- **Aim**
Pick out each line in the data below that contains the word "holding", and copy those lines.

Start of Data entries

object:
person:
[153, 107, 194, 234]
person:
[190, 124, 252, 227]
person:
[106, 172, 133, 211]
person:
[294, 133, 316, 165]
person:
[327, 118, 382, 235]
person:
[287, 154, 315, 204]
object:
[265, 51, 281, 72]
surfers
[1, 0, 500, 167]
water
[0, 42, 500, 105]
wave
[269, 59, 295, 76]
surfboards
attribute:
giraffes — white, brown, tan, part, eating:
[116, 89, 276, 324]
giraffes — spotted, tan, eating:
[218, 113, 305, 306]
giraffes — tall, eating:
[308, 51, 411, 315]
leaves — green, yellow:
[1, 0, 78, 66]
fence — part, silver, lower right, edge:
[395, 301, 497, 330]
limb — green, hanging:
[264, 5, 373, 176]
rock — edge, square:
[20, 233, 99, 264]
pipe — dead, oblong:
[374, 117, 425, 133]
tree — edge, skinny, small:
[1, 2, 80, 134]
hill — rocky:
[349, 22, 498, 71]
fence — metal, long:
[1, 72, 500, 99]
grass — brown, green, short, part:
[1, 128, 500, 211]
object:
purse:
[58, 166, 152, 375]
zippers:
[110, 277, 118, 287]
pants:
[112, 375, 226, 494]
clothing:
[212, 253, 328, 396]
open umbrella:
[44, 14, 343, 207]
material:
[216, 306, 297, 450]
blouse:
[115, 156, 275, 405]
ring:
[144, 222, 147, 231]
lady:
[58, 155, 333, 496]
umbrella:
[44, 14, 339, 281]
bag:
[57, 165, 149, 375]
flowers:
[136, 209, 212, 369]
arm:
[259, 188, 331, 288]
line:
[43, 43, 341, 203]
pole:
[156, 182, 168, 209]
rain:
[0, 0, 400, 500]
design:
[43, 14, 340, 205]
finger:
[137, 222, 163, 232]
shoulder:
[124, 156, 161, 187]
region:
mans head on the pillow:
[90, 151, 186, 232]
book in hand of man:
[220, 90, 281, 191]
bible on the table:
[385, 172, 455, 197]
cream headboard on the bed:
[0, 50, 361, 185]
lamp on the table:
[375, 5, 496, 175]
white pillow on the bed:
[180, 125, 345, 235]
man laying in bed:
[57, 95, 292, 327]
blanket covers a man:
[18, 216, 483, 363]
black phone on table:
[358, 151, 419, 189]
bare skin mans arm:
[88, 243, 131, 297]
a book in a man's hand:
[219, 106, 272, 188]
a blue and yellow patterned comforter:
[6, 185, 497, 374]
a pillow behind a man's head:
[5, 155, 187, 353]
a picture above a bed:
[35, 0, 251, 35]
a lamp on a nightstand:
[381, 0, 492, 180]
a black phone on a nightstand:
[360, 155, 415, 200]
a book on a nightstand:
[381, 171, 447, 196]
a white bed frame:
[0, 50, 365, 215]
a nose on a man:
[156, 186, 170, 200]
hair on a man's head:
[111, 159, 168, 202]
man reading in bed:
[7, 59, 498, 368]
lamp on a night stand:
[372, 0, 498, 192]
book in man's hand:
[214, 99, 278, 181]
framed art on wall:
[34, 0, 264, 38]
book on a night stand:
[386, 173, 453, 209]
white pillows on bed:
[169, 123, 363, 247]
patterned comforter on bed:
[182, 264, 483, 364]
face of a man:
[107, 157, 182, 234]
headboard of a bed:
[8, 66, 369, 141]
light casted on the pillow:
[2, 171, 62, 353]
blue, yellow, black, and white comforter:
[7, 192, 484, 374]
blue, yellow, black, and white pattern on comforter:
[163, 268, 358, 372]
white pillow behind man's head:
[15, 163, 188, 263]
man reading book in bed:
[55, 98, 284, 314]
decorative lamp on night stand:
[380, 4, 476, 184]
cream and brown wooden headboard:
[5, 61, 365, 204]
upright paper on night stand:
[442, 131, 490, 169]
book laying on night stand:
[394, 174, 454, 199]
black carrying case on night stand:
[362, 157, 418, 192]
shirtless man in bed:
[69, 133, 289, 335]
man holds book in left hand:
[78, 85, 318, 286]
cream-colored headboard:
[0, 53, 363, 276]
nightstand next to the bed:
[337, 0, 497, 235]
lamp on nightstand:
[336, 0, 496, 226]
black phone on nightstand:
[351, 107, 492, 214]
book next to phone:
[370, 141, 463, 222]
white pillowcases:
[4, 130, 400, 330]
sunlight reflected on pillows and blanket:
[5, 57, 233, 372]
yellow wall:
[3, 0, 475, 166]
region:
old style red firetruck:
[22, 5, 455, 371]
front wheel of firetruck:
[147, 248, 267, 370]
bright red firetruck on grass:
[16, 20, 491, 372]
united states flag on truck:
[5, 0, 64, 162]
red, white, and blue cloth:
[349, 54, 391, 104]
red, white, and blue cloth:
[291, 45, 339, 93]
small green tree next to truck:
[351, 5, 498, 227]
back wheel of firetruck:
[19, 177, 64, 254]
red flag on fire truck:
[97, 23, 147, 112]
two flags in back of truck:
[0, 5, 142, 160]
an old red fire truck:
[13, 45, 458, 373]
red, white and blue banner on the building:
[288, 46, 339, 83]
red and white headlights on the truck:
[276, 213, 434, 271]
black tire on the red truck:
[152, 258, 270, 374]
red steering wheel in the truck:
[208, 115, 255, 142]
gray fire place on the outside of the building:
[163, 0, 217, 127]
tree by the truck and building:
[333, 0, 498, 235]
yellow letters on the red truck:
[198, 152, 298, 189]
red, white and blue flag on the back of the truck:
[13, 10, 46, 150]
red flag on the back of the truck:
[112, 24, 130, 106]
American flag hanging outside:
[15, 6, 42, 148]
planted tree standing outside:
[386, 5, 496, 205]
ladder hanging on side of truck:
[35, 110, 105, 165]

End of Data entries
Start of Data entries

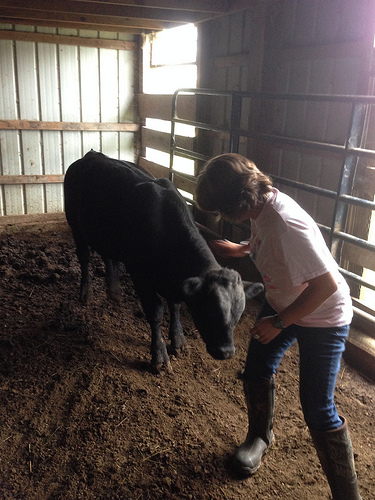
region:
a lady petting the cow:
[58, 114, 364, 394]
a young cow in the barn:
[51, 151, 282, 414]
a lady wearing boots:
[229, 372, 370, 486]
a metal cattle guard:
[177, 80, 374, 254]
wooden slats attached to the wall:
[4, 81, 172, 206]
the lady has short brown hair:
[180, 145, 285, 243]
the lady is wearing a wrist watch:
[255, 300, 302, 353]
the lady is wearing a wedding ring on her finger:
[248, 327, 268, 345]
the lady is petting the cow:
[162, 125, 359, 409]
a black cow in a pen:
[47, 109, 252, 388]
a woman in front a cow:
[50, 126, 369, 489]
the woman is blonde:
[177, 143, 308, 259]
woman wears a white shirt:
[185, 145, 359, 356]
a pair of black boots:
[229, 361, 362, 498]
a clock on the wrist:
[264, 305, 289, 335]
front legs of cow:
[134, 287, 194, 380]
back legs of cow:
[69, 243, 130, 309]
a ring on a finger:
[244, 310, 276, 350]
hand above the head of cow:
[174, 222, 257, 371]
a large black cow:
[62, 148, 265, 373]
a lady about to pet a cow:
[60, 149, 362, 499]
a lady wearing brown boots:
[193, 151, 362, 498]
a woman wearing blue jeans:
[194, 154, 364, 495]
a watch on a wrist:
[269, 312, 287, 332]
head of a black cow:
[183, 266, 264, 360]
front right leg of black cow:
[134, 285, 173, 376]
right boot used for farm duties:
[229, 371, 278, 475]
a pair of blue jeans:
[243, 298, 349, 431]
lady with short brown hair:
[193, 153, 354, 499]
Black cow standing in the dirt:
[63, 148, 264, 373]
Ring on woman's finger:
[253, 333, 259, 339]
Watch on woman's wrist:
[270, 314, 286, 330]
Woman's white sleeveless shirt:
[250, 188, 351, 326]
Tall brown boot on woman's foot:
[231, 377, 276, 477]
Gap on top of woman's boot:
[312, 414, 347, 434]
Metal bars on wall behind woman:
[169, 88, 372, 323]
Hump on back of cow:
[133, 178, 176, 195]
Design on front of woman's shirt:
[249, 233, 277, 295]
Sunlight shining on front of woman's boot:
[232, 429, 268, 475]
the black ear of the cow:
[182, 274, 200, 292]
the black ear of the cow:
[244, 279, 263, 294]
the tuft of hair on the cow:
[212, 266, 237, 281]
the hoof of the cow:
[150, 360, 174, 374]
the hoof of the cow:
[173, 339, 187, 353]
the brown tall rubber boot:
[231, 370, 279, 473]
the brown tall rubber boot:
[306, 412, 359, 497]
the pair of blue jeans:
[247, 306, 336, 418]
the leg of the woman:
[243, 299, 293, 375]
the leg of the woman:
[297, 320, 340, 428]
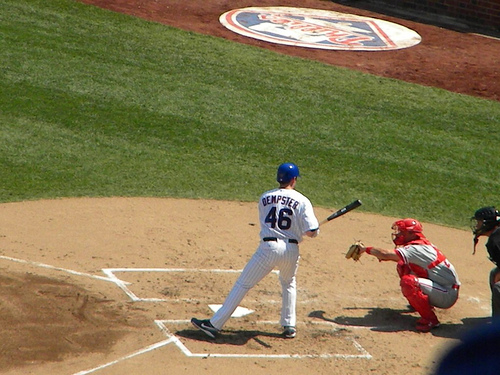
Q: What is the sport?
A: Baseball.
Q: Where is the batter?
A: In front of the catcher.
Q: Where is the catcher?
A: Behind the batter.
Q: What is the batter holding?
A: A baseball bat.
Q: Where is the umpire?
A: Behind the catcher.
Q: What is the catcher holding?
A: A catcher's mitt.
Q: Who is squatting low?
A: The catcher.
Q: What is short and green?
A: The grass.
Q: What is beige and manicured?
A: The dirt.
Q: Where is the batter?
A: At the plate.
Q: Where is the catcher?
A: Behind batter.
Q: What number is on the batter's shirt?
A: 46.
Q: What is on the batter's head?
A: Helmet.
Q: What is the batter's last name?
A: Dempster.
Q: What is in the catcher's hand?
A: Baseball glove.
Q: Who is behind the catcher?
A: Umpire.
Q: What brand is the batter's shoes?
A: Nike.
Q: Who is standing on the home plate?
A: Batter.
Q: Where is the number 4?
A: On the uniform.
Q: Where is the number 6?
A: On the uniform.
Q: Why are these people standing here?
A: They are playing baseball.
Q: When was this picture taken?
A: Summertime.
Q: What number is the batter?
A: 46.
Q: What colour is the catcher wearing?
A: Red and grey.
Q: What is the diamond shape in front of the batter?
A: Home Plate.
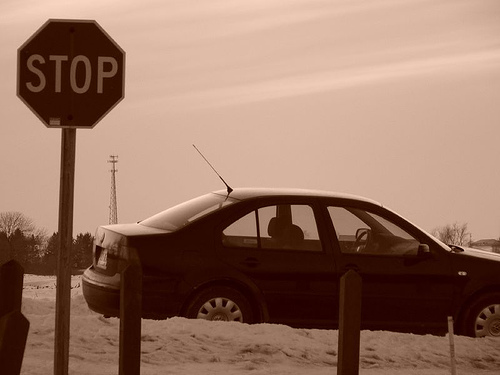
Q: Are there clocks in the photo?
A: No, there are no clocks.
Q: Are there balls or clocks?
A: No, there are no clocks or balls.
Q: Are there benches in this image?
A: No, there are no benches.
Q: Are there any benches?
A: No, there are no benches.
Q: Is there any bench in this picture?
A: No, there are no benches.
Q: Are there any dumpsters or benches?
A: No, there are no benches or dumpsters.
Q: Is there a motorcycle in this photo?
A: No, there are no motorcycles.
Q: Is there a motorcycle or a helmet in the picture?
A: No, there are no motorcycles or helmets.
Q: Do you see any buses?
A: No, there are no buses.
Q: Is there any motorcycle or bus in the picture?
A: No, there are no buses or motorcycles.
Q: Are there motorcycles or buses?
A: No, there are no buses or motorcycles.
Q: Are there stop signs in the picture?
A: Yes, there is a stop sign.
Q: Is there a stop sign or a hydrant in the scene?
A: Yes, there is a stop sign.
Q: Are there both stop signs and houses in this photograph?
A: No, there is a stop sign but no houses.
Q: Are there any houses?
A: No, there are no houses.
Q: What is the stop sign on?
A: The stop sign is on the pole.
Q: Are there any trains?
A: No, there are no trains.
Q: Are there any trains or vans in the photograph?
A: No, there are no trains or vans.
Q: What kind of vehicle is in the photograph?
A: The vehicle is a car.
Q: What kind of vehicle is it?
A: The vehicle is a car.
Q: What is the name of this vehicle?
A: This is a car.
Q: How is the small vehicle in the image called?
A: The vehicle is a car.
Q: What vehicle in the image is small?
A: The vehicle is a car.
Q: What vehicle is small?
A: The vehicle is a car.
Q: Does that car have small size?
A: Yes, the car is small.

End of Data entries
Start of Data entries

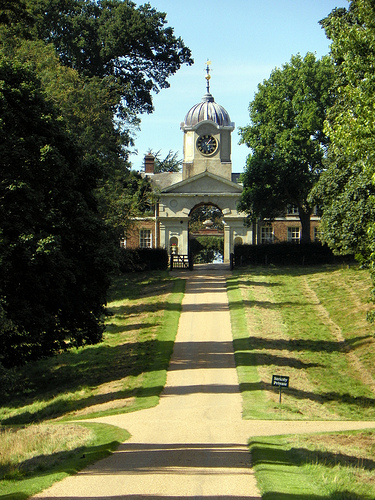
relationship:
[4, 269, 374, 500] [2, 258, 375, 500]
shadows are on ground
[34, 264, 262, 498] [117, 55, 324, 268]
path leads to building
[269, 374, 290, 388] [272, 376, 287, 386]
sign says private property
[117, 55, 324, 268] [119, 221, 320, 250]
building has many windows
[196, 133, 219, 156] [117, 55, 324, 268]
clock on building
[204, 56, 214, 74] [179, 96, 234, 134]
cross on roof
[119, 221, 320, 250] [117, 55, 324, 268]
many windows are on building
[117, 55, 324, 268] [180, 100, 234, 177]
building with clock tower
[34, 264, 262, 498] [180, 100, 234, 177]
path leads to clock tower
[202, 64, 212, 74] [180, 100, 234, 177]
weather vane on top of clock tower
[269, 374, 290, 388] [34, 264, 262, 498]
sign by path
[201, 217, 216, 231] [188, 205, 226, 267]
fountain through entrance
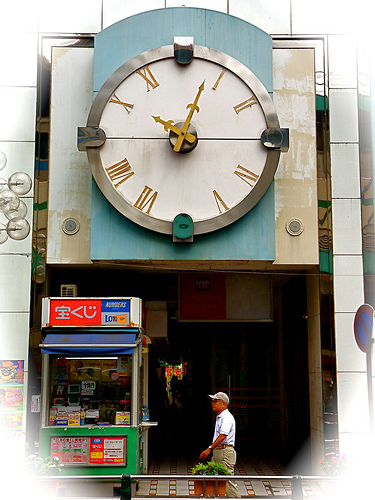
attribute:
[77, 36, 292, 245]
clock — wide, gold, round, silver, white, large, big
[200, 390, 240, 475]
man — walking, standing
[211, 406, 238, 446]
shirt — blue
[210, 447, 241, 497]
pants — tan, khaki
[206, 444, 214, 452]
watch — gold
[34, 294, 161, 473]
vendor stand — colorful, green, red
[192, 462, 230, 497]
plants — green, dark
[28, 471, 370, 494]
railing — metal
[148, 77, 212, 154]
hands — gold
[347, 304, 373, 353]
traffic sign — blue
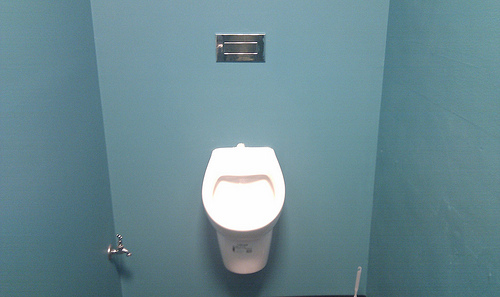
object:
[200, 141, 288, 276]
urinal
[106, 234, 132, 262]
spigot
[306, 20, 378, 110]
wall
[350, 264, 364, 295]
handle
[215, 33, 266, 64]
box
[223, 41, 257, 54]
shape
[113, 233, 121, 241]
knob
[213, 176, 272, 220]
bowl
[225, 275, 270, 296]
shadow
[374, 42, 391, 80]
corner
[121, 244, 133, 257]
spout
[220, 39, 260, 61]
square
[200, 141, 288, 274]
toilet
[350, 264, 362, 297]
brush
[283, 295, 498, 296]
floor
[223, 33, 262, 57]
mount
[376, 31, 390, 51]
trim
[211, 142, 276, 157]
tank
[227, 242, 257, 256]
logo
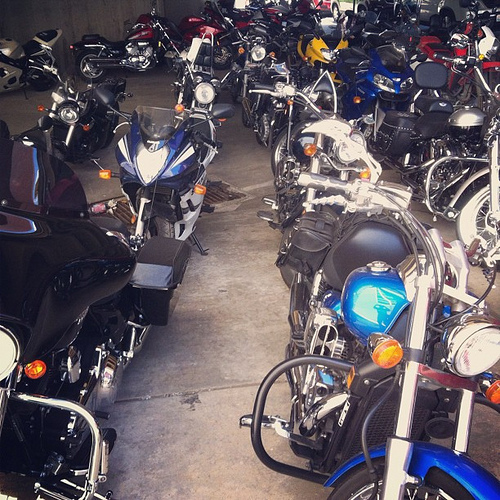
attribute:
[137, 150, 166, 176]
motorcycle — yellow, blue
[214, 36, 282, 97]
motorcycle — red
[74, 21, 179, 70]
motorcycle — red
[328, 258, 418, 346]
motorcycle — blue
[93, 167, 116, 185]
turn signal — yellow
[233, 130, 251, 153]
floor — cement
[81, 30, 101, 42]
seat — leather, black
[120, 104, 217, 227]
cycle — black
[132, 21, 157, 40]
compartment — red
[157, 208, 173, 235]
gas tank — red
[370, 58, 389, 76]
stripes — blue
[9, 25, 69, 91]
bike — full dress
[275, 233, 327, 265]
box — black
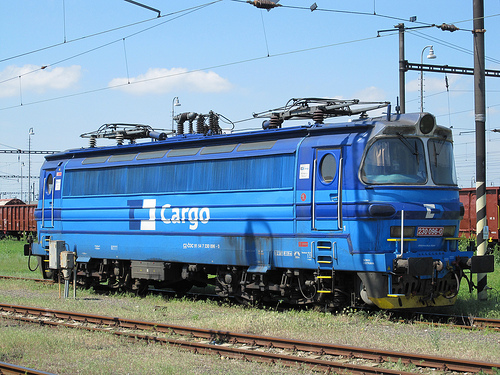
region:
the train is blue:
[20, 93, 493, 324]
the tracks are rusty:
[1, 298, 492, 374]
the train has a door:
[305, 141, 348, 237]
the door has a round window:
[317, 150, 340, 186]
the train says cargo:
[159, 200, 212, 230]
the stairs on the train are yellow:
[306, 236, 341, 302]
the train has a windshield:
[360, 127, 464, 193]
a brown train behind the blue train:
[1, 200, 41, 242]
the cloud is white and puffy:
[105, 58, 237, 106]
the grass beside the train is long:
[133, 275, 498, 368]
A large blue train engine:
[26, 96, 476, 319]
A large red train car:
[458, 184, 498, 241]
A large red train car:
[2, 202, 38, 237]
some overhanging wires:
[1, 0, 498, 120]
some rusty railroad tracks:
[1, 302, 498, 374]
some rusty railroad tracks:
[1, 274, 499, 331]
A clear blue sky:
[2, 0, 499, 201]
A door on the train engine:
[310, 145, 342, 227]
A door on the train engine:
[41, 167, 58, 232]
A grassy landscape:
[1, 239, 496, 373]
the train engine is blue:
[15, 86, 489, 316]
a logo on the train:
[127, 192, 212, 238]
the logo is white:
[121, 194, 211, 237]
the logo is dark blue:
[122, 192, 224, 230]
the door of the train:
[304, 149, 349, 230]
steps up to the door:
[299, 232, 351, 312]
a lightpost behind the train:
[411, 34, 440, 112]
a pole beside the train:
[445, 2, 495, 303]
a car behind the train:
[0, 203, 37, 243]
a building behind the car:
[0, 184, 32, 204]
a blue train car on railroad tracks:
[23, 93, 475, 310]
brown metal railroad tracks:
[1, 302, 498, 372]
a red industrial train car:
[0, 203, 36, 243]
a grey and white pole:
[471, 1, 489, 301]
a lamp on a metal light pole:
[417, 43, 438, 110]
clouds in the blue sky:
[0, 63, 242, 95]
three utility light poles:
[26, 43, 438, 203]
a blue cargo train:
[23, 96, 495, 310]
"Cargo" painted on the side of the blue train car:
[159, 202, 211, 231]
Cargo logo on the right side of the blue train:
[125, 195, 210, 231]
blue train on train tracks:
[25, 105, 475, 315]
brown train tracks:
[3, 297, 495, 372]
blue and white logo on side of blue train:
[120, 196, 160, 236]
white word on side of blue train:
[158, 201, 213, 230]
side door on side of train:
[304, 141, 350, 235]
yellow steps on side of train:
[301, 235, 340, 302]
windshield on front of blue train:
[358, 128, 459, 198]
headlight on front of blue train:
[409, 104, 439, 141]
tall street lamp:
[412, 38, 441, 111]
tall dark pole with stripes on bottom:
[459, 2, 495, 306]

End of Data entries

- **Task result**
Q: What is the batter holding?
Q: What is the catcher holding?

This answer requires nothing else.